Отрадно констатировать, что тогда какая-то тайная сила все-таки решилась попробовать хотя бы от этой беды Чернышевского спасти. Ему приходилось особенно тяжело, – как было не сжалиться? 28-го числа, из-за того, что начальство, раздраженное его нападками, не давало ему свидания с женой, он начал голодовку: голодовка была еще тогда в России новинкой, а экспонент попался нерасторопный. Караульные заметили, что он чахнет, но пища как будто съедается… Когда же дня через четыре, пораженные тухлым запахом в камере, сторожа ее обыскали, то выяснилось, что твердая пища пряталась между книг, а щи выливались в щели. В воскресенье, 3 февраля, во втором часу дня, врач при крепости, осмотрев арестанта, нашел, что он бледен, язык довольно чистый, пульс несколько слабее, – и в этот же день, в этот же час Некрасов, проездом на извозчике от гостиницы Демута к себе домой, на угол Литейной и Бассейной, потерял сверток, в котором находились две прошнурованные по углам рукописи с заглавием «Что делать?». Припомнив с точностью отчаяния весь свой маршрут, он не припомнил того, что, подъезжая к дому, положил сверток рядом с собой, чтобы достать кошелек, – а тут как раз сани сворачивали… скрежетание относа… и «Что делать?» незаметно скатилось: вот это и была попытка тайной силы – в данном случае центробежной – конфисковать книгу, счастливая судьба которой должна была так гибельно отразиться на судьбе ее автора. Но попытка не удалась: на снегу, у Мариинской больницы, розовый сверток поднял бедный чиновник, обремененный большой семьей. Придя восвояси, он надел очки, осмотрел находку… увидел, что это начало какого-то сочинения, и, не вздрогнув, не опалив вялых пальцев, отложил. «Уничтожь!» – напрасно молил безнадежный голос. В «Ведомостях Санкт-Петербургской городской полиции» напечатано было объявление о пропаже. Чиновник отнес сверток по означенному адресу, за что и получил обещанное: пятьдесят рублей серебром.

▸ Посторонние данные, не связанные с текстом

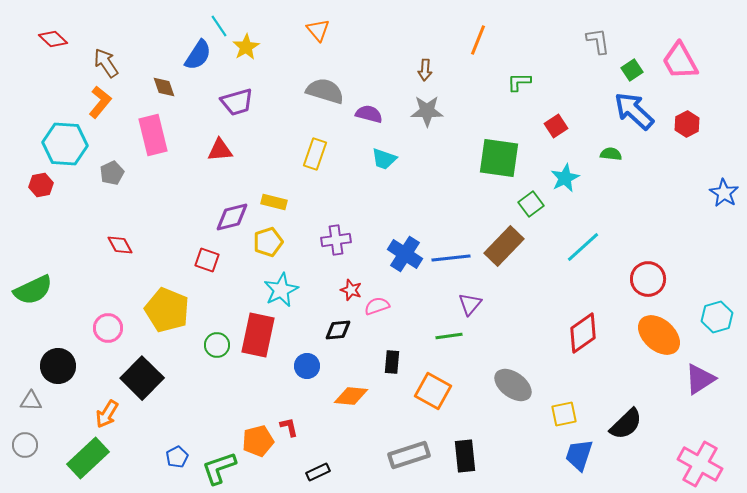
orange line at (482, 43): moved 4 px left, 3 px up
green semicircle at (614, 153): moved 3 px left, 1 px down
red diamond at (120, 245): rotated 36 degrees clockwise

Тем временем Николаю Гавриловичу стали давать капли для возбуждения аппетита; два раза он их принимал, а потом, сильно страдая, объявил, что не будет более, ибо не ест не по отсутствию аппетита, а по капризу. 6-го утром, «по неопытности в различении симптомов страдания», он голодовку прекратил и позавтракал. 12-го Потапов уведомил коменданта, что комиссия не может дозволить Чернышевскому свидание с женой, покамест он совершенно не поправится. На другой же день комендант донес, что Чернышевский здоров и вовсю пишет. Ольга Сократовна явилась с бурными жалобами – на свое здоровье, на Пыпиных, на безденежье, и потом, сквозь слезы, стала смеяться над бородкой, отрощенной мужем, и, вконец расстроившись, принялась его обнимать.
«Будет, голубка, будет», – приговаривал он совершенно спокойно, – тем комнатным тоном, которого неизменно придерживался в сношениях с ней; любил же ее страстно, безнадежно. «Ни у меня, ни у кого другого не может быть оснований думать, что меня не отпустят на свободу», – сказал он ей с особенным ударением на прощание.
Прошел еще месяц. 23 марта была очная ставка с Костомаровым. Владислав Дмитриевич смотрел исподлобья и явно завирался. Чернышевский, брезгливо усмехаясь, отвечал отрывисто и презрительно. Его перевес бил в очи. «И подумать, – восклицает Стеклов, – что в это время он писал жизнерадостное „Что делать?“».